Le projet d’accord a l’avantage de sécuriser une activité mal stabilisée qui donne lieu à une jurisprudence peu satisfaisante. Selon le projet, les sociétés de portage existantes auraient deux ans pour s’adapter.
Dans le portage salarial, le “porté” démarche ses clients. Ces derniers payent la prestation à l’entreprise de portage, qui, à son tour, reverse le montant au “porté” sous la forme d’un salaire, après déduction des cotisations sociales et d’une commission.
Selon le projet, le portage salarial se caractériserait par le fait que la personne portée est seule à l’initiative de la démarche. Le portage se distingue ainsi du travail intérimaire où, les agences de travail temporaire sont à l’origine de la fourniture de la mission au salarié intérimaire.
En l’occurrence, le contrat pourrait être requalifié en CDI dès lors qu’il serait établi que le salarié n’a pas été apporteur de la prestation faisant l’objet du portage et que l’entreprise de portage salarial a effectué en réalité une miseà disposition auprès d’un client prospecté par elle.
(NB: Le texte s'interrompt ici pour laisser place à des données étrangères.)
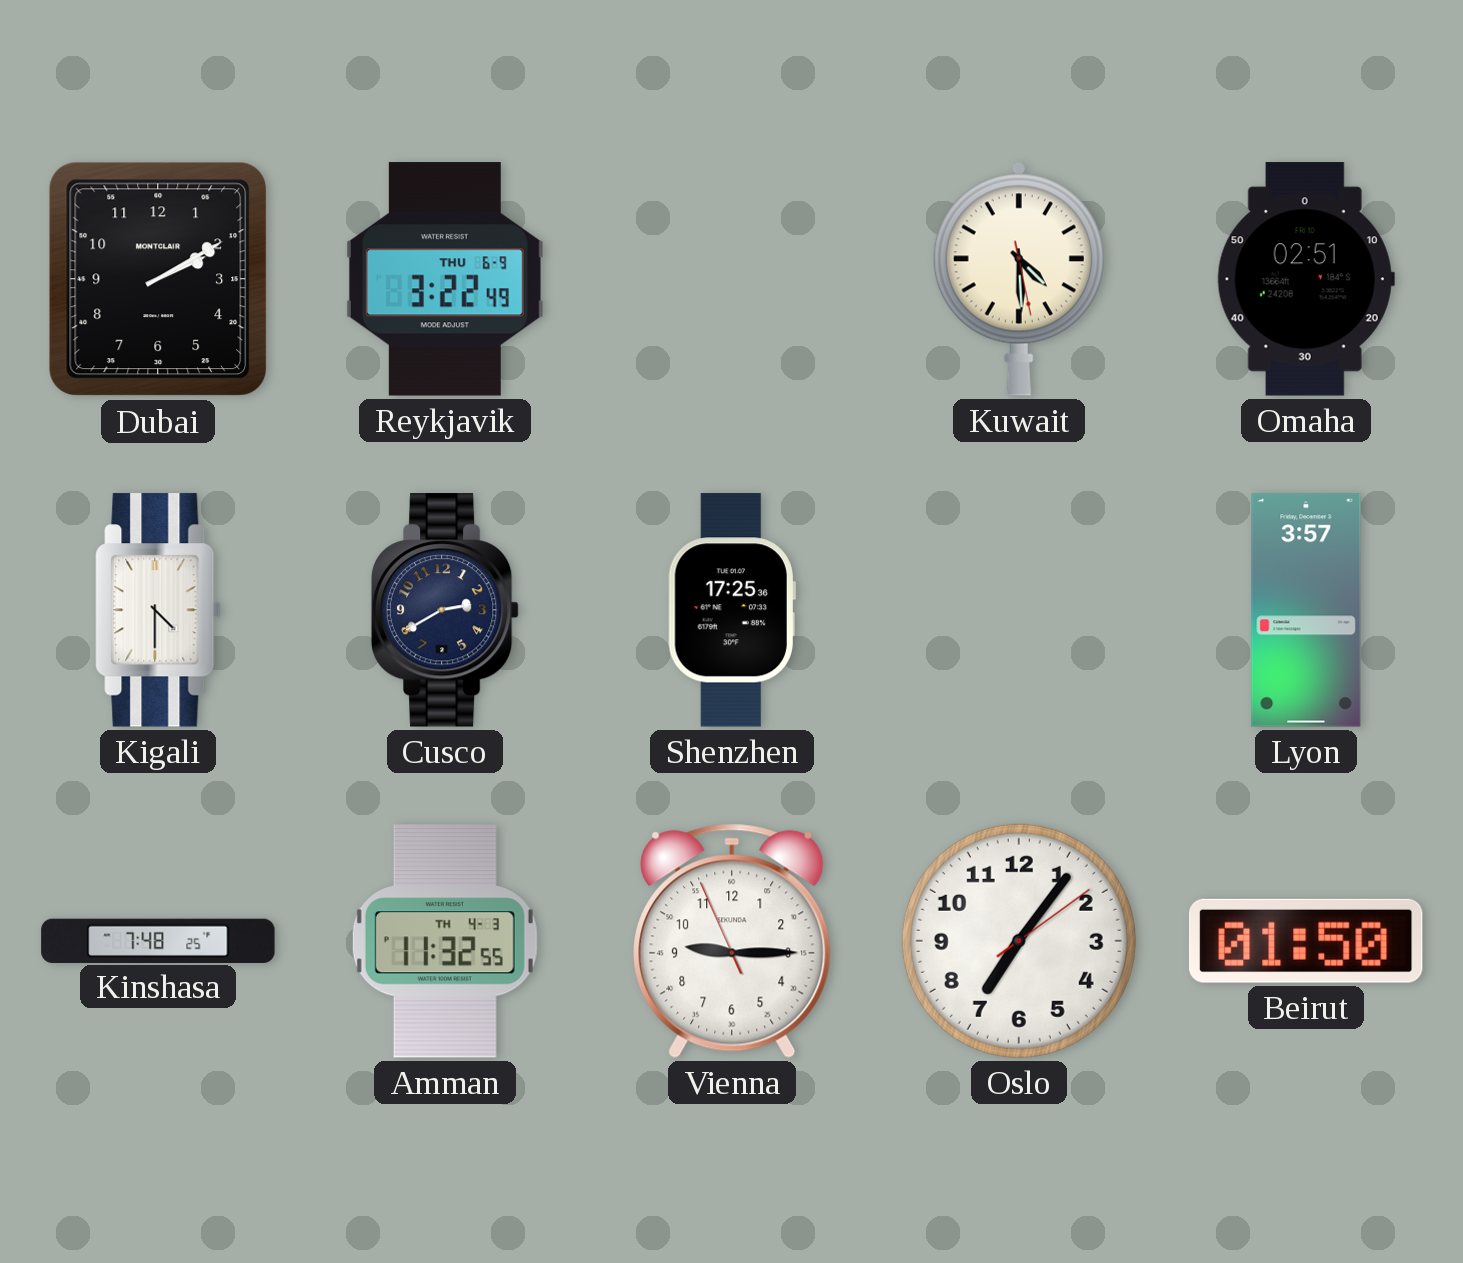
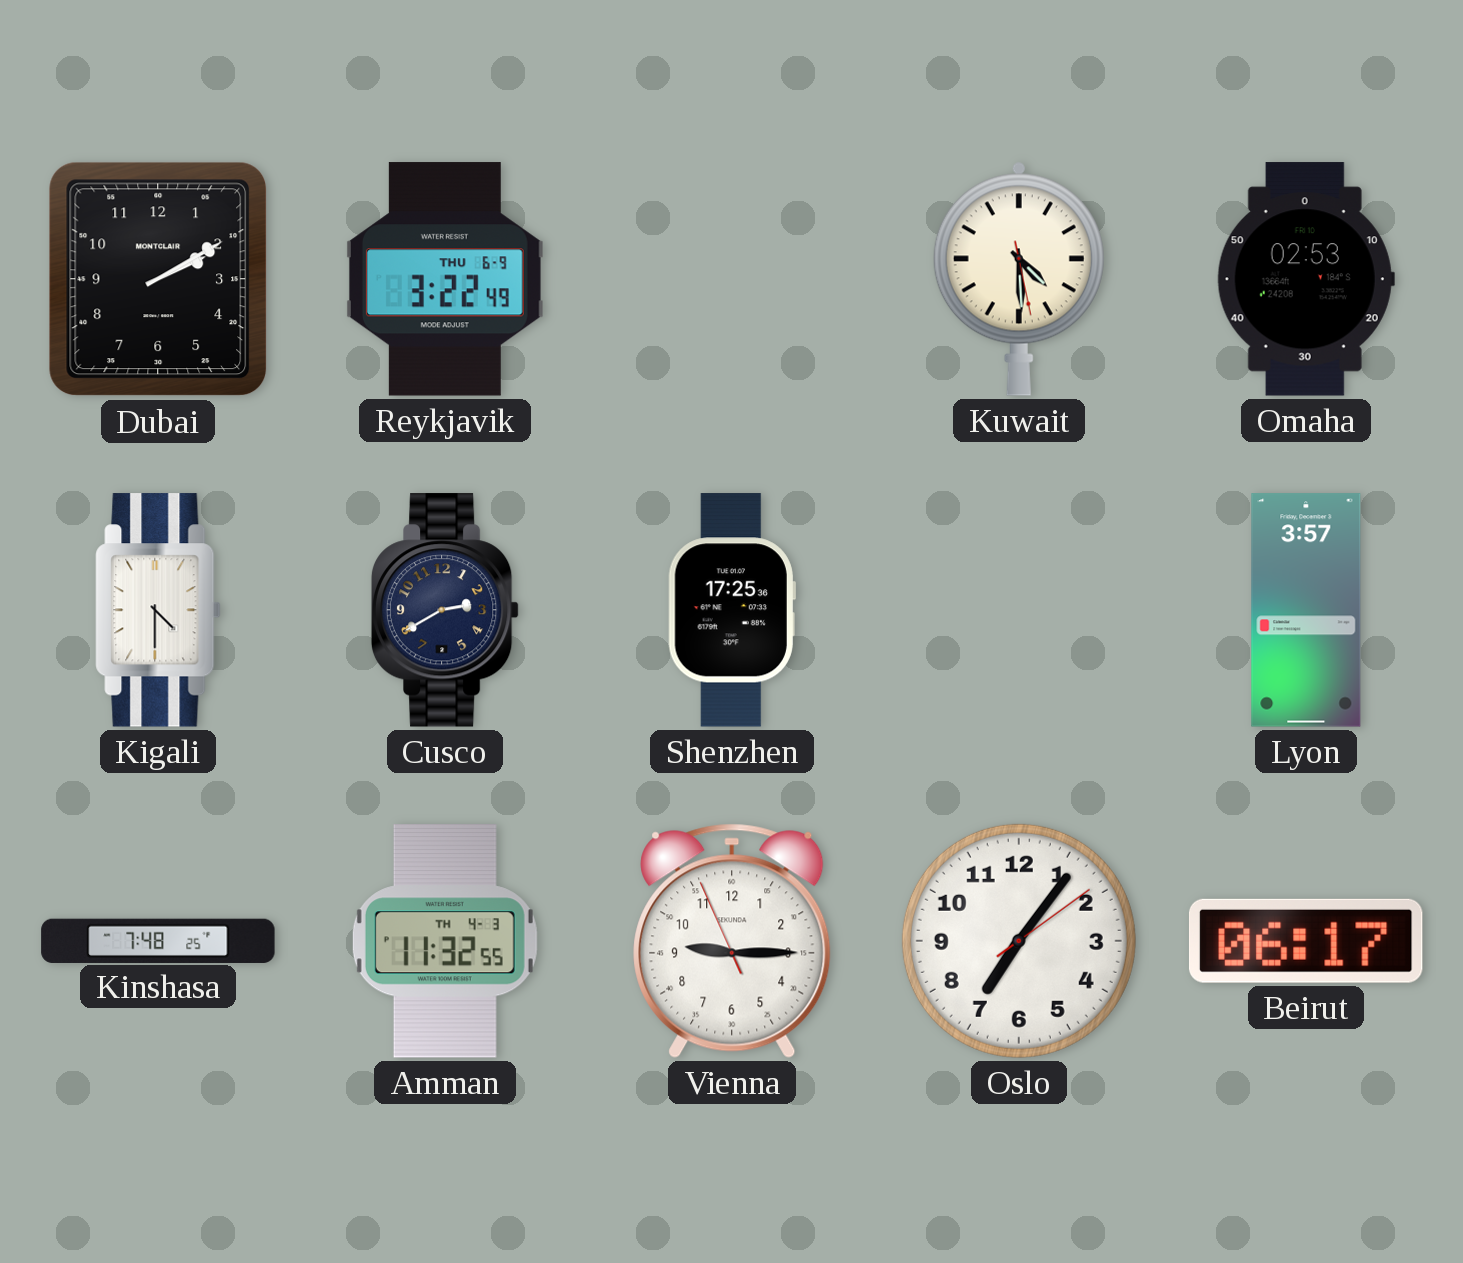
Omaha: 02:51 -> 02:53
Beirut: 01:50 -> 06:17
Du côté de l’entreprise cliente, l’intervention du salarié porté devrait correspondre à une tâche occasionnelle ne relevant pas de son activité normale ou exigeant une expertise qu’elle n’a pas.
La simplification engendrée par ce type de fonctionnement provient du fait que c’est l’entreprise de portage qui réalise l’ensemble des formalités et déclarations sociales ainsi que la facturation de la prestation au client.
Il a été observé que cette relation triangulaire, à mi-chemin entre salariat et régime indépendant, s’est développée à partir du milieu des années 80 dans un contexte de fort chômage des cadres et concernerait aujourd’hui entre 5.000 et 20.000 équivalents-emplois à temps plein, selon certaines sources.
A l’avenir, le portage salarial serait réservé aux seuls cadres à l’exception d’une période transitoire de deux ans où, les entreprises de portage salarial créées avant le 25 juin 2008 pourraient continuer à avoir une activité avec des portés non cadres. Il pourrait se faire en CDI mais aussi en CDD sous certaines conditions. Le salarié porté pourrait cumuler plusieurs CDD, dans les limites des durées maximales de travail légales. Par analogie, l’entreprise de portage salarial serait tenue d’établir, pour chaque prestation de portage salarial, un avenant au CDI pour chaque nouvelle prestation. Etant précisé que la durée de chaque prestation chez un client ne devrait pas, en principe, excéder trois ans.
Par ailleurs, il en va de la responsabilité de l’entreprise de portage d’assumer le suivi médical et ceci, nonobstant le fait que l’entreprise cliente conserve la charge du suivi médical des conditions d’exécution du travail.
Pour mémoire, toute entreprise souhaitant prendre un salarié en portage devra le rémunérer au minimum 2.800 euros plus 5% d’apport d’affaires (et 10% d’indemnité de précarité en CDD).
Le salarié porté serait libre d’organiser son travail en choisissant soit un forfait heures (au maximum, 173 heures/mois ou 1 827 heures/an), soit un forfait annuel en jours (223 jours au plus), avec l’obligation de déclarer les heures effectuées le mois précédent à l’entreprise de portage.
Enfin, la Haute juridiction est venue ériger le droit des salariés portés à percevoir les allocations de chômage, et plus largement, à bénéficier des règles d’ordre public de la législation du travail. Quant à la société de portage, elle a l’obligation de fournir du travail aux salariés « portés » sous réserve que le portage ne concerne pas des prestations de services à la personne.